══ DATA RECORDS ══

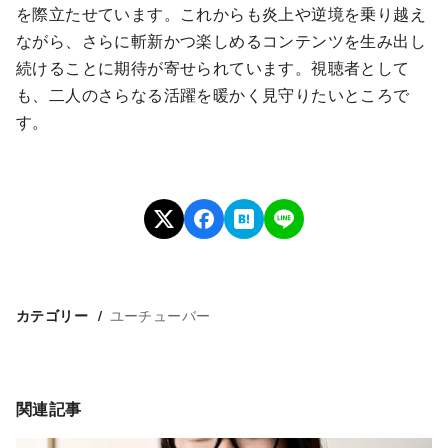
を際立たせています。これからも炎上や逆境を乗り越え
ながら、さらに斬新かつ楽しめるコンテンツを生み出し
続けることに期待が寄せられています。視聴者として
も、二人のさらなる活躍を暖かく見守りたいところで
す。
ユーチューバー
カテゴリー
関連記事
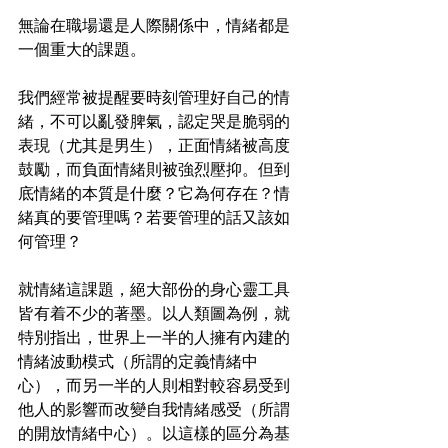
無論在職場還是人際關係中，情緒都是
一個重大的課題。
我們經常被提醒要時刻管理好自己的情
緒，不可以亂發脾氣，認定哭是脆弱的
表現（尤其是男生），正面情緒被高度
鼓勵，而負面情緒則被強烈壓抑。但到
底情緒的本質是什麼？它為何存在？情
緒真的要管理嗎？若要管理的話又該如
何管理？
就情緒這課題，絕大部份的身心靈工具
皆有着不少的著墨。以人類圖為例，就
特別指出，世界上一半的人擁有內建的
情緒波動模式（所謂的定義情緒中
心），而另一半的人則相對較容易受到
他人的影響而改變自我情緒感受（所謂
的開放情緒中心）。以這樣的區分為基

═══
══ DATA RECORDS ══

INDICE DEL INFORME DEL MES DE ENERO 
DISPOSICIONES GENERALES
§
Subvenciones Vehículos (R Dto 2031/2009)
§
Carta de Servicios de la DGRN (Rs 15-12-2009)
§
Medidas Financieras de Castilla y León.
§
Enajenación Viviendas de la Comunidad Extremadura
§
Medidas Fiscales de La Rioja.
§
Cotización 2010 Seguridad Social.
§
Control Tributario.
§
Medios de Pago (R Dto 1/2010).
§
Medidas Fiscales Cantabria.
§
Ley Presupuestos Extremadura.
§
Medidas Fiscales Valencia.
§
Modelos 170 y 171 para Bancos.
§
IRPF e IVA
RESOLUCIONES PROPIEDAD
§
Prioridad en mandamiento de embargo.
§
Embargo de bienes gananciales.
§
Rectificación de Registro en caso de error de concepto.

═══

- [ABOUT THIS TASK] Could you return exactly the lines above from the line with "底情緒的本質是什麼？它為何存在？情" to the line with "的開放情緒中心）。以這樣的區分為基", both included, and nothing else?

- [RESULT OF THE EXERCISE]
底情緒的本質是什麼？它為何存在？情
緒真的要管理嗎？若要管理的話又該如
何管理？
就情緒這課題，絕大部份的身心靈工具
皆有着不少的著墨。以人類圖為例，就
特別指出，世界上一半的人擁有內建的
情緒波動模式（所謂的定義情緒中
心），而另一半的人則相對較容易受到
他人的影響而改變自我情緒感受（所謂
的開放情緒中心）。以這樣的區分為基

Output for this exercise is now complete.